» What is required:
In the material below, find all lines with the string "high" and copy them.

______

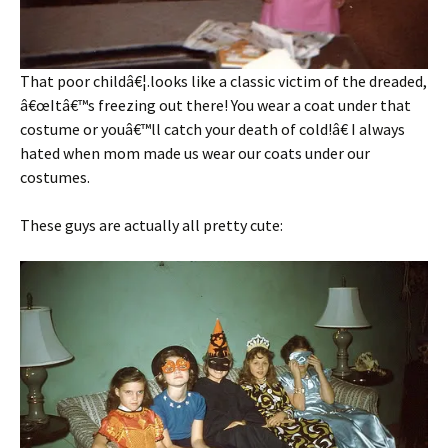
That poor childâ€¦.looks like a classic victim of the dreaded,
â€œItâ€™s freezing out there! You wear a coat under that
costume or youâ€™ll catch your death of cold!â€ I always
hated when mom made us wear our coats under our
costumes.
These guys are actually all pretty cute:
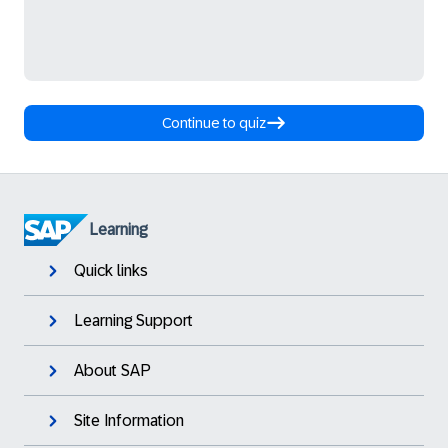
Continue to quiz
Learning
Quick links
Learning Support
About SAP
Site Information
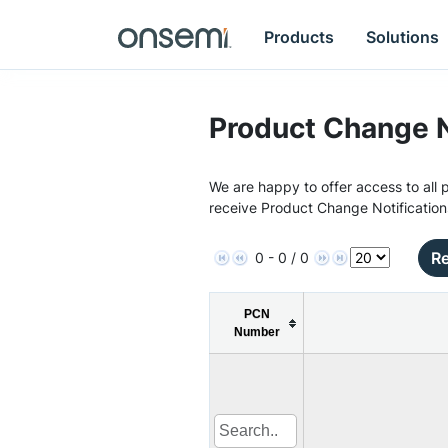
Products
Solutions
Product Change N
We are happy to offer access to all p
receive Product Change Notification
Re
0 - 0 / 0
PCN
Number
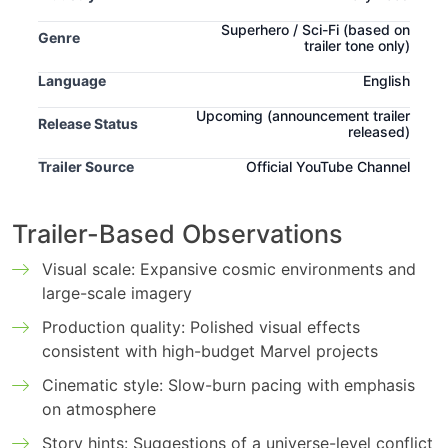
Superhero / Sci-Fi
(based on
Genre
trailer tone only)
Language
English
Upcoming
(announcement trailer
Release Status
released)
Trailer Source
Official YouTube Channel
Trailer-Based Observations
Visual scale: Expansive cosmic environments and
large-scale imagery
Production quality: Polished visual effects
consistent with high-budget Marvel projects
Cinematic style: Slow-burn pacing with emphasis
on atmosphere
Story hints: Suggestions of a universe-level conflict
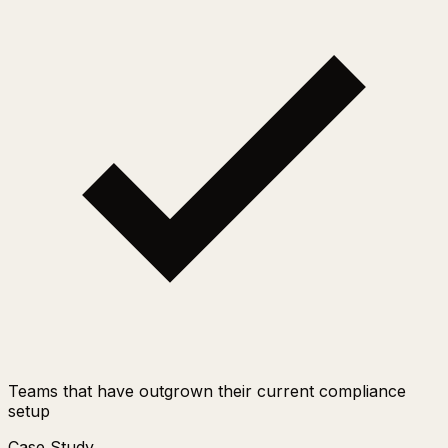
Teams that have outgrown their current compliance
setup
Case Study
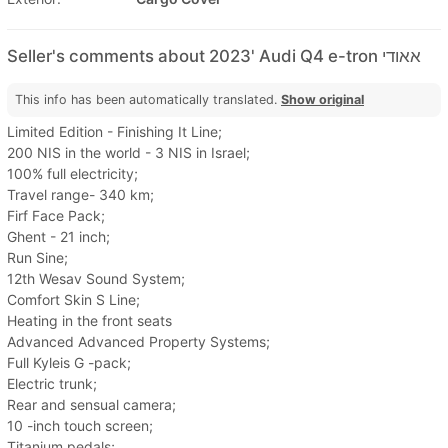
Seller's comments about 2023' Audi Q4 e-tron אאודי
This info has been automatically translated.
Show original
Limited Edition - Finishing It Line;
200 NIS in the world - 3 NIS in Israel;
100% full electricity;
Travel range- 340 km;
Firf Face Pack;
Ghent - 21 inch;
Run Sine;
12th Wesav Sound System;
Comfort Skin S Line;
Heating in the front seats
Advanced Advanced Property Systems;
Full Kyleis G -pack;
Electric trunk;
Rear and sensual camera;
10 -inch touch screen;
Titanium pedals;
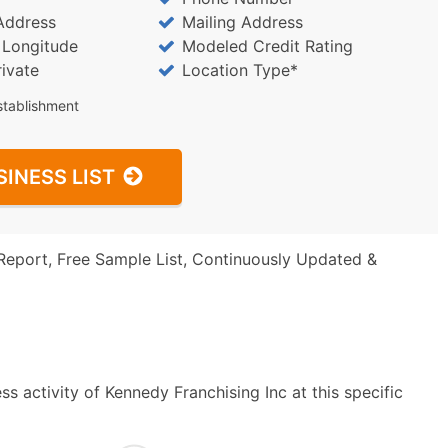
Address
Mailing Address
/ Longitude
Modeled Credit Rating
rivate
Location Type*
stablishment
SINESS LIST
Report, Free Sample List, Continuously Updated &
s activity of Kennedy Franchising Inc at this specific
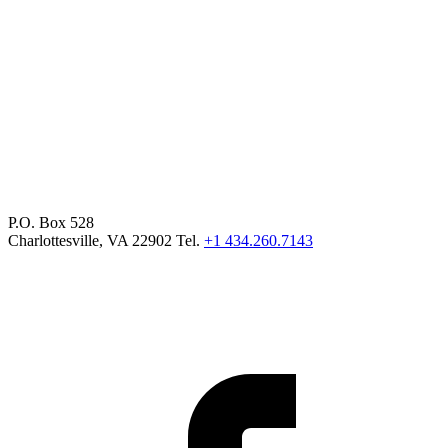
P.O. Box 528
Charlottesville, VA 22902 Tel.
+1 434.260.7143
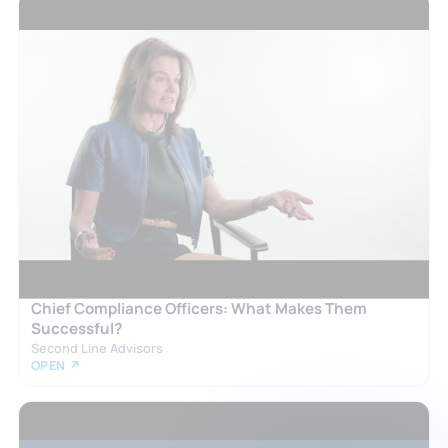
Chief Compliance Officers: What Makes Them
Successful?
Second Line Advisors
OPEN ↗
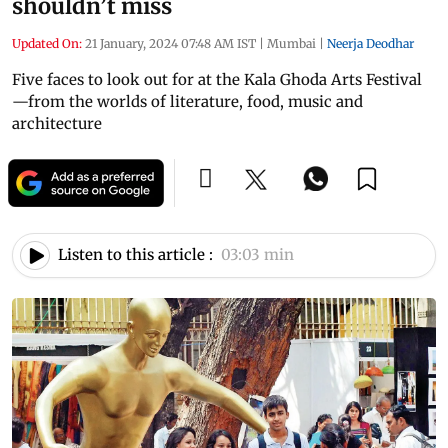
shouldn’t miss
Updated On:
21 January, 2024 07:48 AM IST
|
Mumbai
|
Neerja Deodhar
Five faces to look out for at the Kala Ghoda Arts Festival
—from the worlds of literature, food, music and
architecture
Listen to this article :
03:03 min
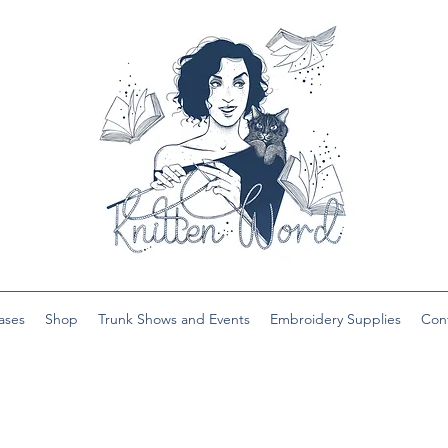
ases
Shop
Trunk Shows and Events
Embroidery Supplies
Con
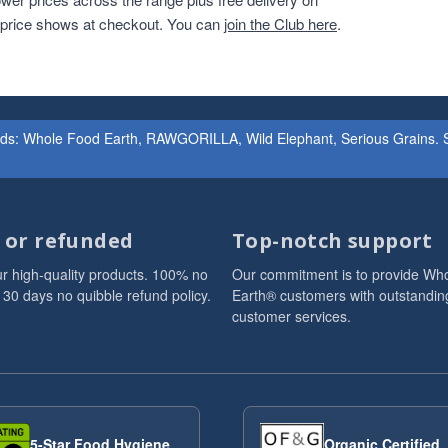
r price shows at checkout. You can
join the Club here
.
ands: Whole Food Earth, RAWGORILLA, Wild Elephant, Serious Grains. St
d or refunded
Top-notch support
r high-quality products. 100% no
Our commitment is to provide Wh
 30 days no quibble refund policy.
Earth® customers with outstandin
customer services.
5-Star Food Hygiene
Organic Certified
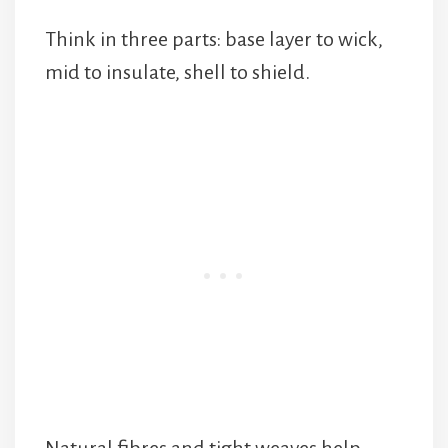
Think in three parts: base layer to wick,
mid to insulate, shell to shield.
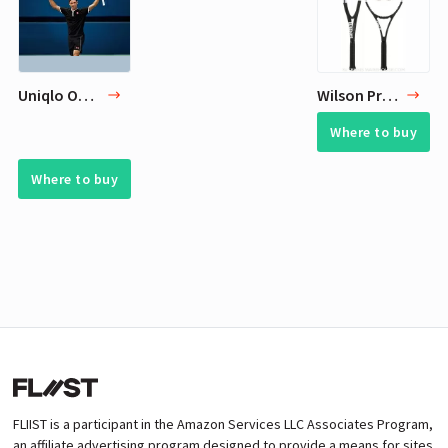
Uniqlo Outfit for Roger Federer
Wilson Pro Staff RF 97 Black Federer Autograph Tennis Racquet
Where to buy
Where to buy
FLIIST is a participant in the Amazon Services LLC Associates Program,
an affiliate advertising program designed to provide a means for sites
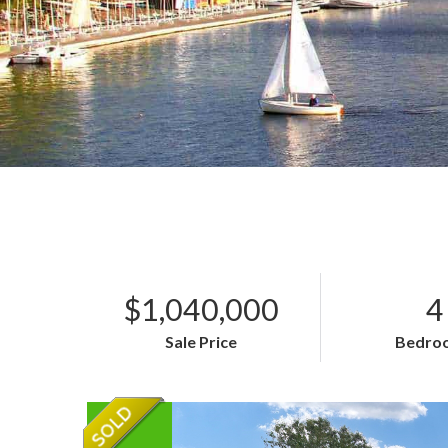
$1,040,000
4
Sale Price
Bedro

______

» Answer:
consistent with high-budget Marvel projects
r high-quality products. 100% no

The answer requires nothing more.